In other words, they “don’t show up” as supportive or thrilled for you, which may even include not showing up for occasions to celebrate you.

Their lack of excitement or ghosting may leave you deflated and feeling unloved.

A true friend would delight in your good news and show genuine happiness for you. They would be there via text, voice, FaceTime, social media likes and comments, and in person whenever possible.

And if they cannot attend an event meant for you, they would at least acknowledge and honor it in some way meaningful way.

If this is an isolated situation and not a chronic way of being towards you, your news may have triggered a past disappointment for them and it isn’t about you at all. Pay attention.

2. They are critical of others in your life.

A jealous friend may seek opportunities to criticize other people who share your time, attention, and admiration.

This may be in an effort to isolate, dominate and create self-doubt about your own perceptions.

A true friend would have an honest conversation with you if they have a concern about someone in your life, and the intention would be very different than criticism.

Putting others down to get you closer to them is a selfish act and not one of genuinely looking out for you. Which is true for you?

3. They are competitive with you.

A jealous friend may be competing with you behind your back or openly. Ultimately, they want what you have.

You may notice if you attain something, they seek it, as well.

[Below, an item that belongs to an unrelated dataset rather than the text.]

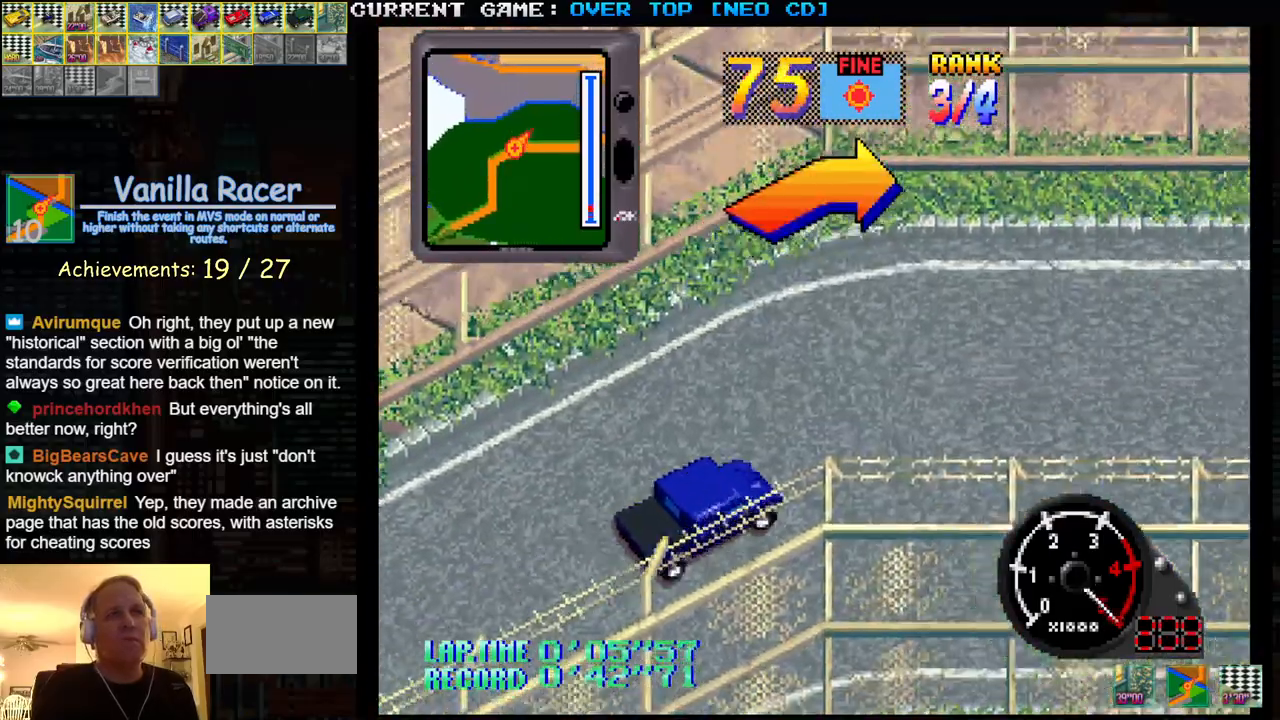
{"buttons": ["SQUARE"], "left_stick": "center", "events": [[333, "left_stick", "center"]]}
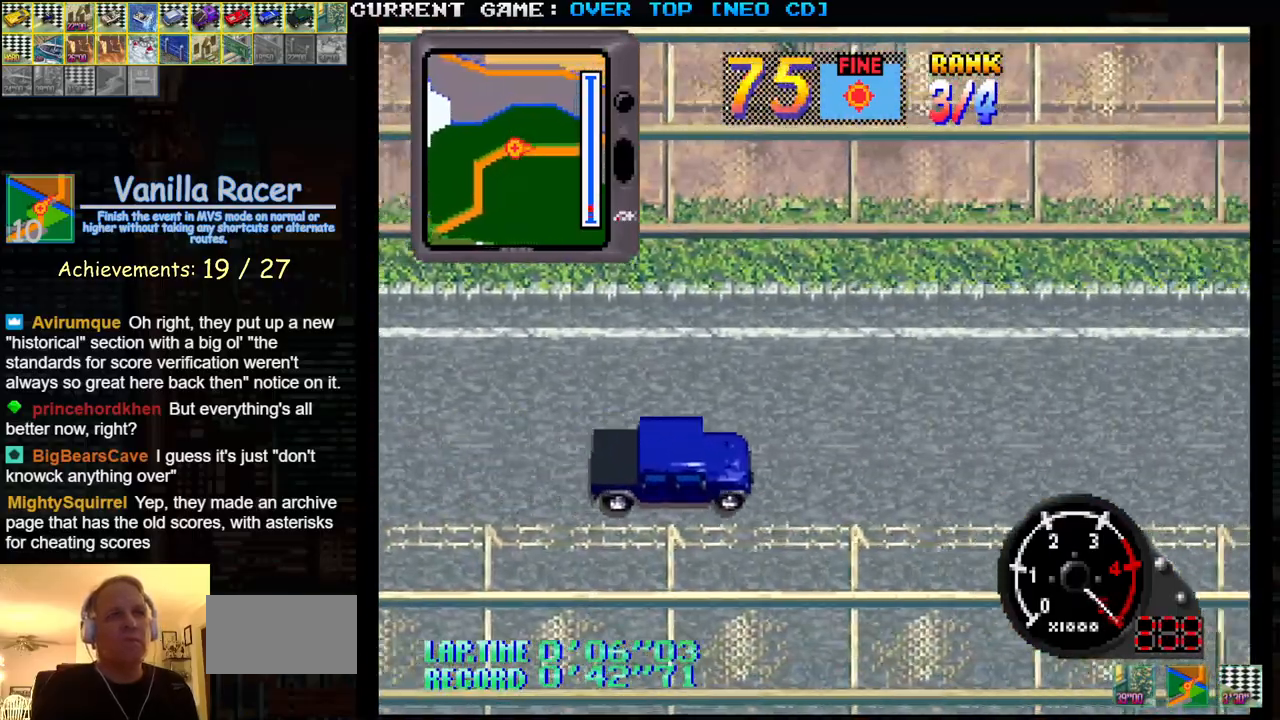
{"buttons": ["SQUARE"], "left_stick": "center", "events": []}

But if they can’t or just aren’t interested in it but they see you excelling, they may try to get you to self-sabotage. They may manipulate and encourage you to become undisciplined to miss out on your goals.

Maybe you’re working hard to lose or maintain your weight but they “treat” you with Krispy Kreme doughnuts every morning.

This passive-aggressive act to get you to “just have one” because “you look great” can add up.

A true friend may have a healthy, friendly competition with you like who can eat the most hotdogs, who can get the most likes on their throwback photo, or who can get the girl’s/guy’s attention at the bar.

And they would respect your commitments and boundaries. In fact, they would honor them.

4. They “copycat” you.

A jealous friend may begin copycatting you.

At first, imitation may seem like flattery, but when they begin dressing like you, styling their hair like you, and emulating your every behavior, it may be more of a Gwen Stefani’s nanny thing happening.

They may be interested in actually stealing your life, not just copying it. Look for signs of an unhealthy obsession.

A true friend may admire your style or confidence and use it to inspire the development of their own without the need to take yours.

5. They create co-dependency between you.

A jealous friend may be so needy and surrounded by the drama that you feel responsible for helping them.

They are the victim of life, and you are the rescuer because, after all, by this point, they’ve shown you so many other signs that make you feel sorry for them that you have begun to downplay your own achievements.

You want to protect them from feeling bad about their life. You have begun withdrawing from other relationships to focus on helping them — after all, they need you and everyone else is just fine.

You begin to sacrifice your interests, hobbies, and personal goals. You begin to play small in your own life to make them feel better about theirs.

Ultimately, this seemingly loving choice on your part does not help them shift into a mindset of taking responsibility for their life and outcomes — it’s counterproductive to your own.

Don’t let toxic friendship poison your life.

You know your life has been poisoned by a friendship or any relationship when you change who you are, what you stand for, what you want for yourself, and how you show up in life.

You may have noticed signs and made excuses for them because you wanted to be a good friend. But, when you connect the signs and the symptoms, the diagnosis cannot be denied.

If you’ve confronted their hurtful behaviors only to have them turned around on you, know that you’ve given more than you’ve received.

There’s been imbalance and dysfunction so forgive yourself, learn the lessons, grieve the loss, and choose yourself.